REPUBLIKA.CO.ID, JAKARTA -- Penyakit pneumonia berat seperti yang terjadi di Wuhan China merupakan penyakit baru yang sampai saat ini belum tersedia vaksinnya sebagai langkah pencegahan.
"Vaksin yang ada saat ini tidak bisa memproteksi jenis penyakit pneumonia yang terjadi di Wuhan," kata Ketua Perhimpunan Dokter Paru Indonesia (PDPI) DR Dr Agus Dwi Susanto Sp.P(K) FISR, FAPSR dalam keterangannya pada wartawan di Jakarta, Jumat.
Agus menjelaskan penyakit pneumonia yang terjadi di Wuhan merupakan penyakit baru yang belum dilakukan penelitian untuk menciptakan vaksin sebagai upaya pencegahan.

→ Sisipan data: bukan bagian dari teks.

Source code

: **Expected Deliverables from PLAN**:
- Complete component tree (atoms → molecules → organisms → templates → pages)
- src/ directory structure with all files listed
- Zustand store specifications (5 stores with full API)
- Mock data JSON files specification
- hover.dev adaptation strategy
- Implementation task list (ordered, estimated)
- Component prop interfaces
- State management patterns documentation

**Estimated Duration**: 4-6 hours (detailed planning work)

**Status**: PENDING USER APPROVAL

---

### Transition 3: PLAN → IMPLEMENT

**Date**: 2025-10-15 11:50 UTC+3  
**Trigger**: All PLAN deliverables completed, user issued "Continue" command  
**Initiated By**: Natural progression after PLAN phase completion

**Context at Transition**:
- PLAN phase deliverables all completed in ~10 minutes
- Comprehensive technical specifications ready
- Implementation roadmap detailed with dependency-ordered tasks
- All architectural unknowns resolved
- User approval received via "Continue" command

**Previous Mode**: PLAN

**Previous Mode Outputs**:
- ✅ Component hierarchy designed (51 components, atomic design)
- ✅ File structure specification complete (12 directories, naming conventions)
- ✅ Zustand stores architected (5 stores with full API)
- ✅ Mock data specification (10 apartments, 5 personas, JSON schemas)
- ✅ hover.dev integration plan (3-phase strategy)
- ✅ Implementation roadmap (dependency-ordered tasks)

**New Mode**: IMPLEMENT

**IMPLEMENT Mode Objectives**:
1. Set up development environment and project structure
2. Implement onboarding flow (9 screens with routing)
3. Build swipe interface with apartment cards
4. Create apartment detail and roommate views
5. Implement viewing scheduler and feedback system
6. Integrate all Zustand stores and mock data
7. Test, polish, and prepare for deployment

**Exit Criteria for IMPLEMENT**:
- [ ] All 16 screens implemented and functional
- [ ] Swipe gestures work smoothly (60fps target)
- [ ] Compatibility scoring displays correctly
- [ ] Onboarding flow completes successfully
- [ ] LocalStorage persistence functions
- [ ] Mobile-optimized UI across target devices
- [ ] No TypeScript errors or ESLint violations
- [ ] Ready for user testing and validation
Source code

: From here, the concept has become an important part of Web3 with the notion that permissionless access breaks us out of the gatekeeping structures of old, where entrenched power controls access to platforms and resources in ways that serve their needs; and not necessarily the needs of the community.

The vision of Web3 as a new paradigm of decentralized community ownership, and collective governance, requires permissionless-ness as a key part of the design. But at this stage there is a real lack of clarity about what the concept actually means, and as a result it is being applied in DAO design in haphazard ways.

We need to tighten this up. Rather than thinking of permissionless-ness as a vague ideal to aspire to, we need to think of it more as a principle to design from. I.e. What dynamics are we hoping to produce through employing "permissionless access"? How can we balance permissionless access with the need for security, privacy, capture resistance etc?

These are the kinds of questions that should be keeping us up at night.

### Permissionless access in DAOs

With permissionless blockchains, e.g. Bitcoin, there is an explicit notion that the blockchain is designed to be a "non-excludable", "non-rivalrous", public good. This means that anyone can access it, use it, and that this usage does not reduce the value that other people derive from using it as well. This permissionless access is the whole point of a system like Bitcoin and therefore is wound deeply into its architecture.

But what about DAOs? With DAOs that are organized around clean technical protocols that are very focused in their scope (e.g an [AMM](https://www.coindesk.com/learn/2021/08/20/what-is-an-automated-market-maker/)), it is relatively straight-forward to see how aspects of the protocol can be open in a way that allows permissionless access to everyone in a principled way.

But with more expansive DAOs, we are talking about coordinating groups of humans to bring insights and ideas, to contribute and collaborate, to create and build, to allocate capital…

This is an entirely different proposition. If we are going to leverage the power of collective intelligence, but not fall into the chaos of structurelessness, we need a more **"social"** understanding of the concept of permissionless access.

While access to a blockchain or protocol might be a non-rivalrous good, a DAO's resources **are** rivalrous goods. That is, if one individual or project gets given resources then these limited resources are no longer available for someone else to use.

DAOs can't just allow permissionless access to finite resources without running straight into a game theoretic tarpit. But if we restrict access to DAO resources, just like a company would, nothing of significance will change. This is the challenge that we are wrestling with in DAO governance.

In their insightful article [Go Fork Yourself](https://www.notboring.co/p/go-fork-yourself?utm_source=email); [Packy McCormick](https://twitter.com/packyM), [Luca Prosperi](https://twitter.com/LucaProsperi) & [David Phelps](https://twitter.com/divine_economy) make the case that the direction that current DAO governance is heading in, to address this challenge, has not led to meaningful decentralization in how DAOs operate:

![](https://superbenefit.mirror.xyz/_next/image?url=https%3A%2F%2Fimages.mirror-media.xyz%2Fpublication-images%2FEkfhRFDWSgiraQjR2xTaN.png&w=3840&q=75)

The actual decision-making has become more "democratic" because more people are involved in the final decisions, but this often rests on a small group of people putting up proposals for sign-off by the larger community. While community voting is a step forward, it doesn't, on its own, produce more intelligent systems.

Agus mengingatkan kepada masyarakat tidak perlu meminta vaksinasi penyakit tersebut kepada tenaga medis, atau agar menolak apabila ada yang menawarkan vaksin pneumonia berat tersebut.
Vaksin pneumonia yang ada saat ini hanya untuk pencegahan kasus pneumonia yang disebabkan oleh bakteri pneumokokus, yaitu Vaksin Pneumokokus atau PCV (Pneumococcal Conjugate Vaccine) Vaksin PCV13 dengan merek dagang Prevnar yang utamanya ditujuka pada bayi dan anak di bawah 2 tahun. Selain itu Vaksin Pneumokokus PPSV23 dengan nama dagang Pneumovax 23 yang diberikan kepada orang dewasa di atas 65 tahun atau usia dua tahun hingga 64 tahun dengan kondisi khusus.
Ada pula Vaksin Hib untuk mencegah bakteri Haemophilus influenzae type B (Hib) yang merupakan penyebab pneumonia dan radang otak (meningitis) yang utama. Di Indonesia vaksinasi Hib telah masuk dalam program nasional imunisasi untuk bayi.
"Terkait pencegahan pneumonia yang sedang outbreak saat ini, belum ada vaksin untuk mencegah kasus ini karena pneumonia pada kasus outbreak saat ini disebabkan oleh coronavirus jenis baru," kata Agus.
Pada tanggal 31 Desember 2019, di Kota Wuhan China dilaporkan adanya kasus-kasus pneumonia berat yang belum diketahui etiologinya. Awalnya terdapat 27 kasus kemudian meningkat menjadi 59 kasus, dengan usia antara 12-59 tahun.
Terdapat laporan kematian pertama terkait kasus pneumonia ini pada pasien usia 61 tahun dengan penyakit penyerta yaitu penyakit liver kronis dan tumor abdomen atau perut. Dari 50 pasien lainnya yang sedang menjalani perawatan, dua pasien sudah dinyatakan boleh pulang dan tujuh pasien masih dalam kondisi yang serius.
Hasil pengkajian merujuk pada kemungkinan etiologi kasus-kasus ini terkait dengan Severe Acute Respiratory Infection (SARS) yang disebabkan Coronavirus dan pernah menimbulkan pandemi di dunia pada tahun 2003.
Global Initiative on Sharing All Influenza Data (GISAID) merilis jenis Betacoronavirus yang menjadi outbreak di Wuhan dengan terdapat lima genom baru, yang berbeda dari SARS-coronavirus dan MERS-Coronavirus.
Coronavirus merupakan keluarga besar virus yang menyebabkan penyakit ringan sampai berat, seperti common cold atau pilek dan penyakit yang serius seperti MERS dan SARS. Beberapa coronavirus diketahui beredar di peredaran darah hewan.
Gejala yang muncul pada pneumonia ini diantaranya demam, lemas, batuk kering dan sesak atau kesulitan bernapas. Di beberapa kondisi ditemukan lebih berat.
Pada orang dengan lanjut usia atau memiliki penyakit penyerta lain, memiliki risiko lebih tinggi untuk memperberat kondisi. Metode transmisi dan masa inkubasi belum diketahui.
Berdasarkan investigasi beberapa institusi di Wuhan, sebagian kasus terjadi pada orang yang bekerja di pasar ikan. Akan tetapi belum ada bukti yang menunjukkan penularan dari manusia ke manusia.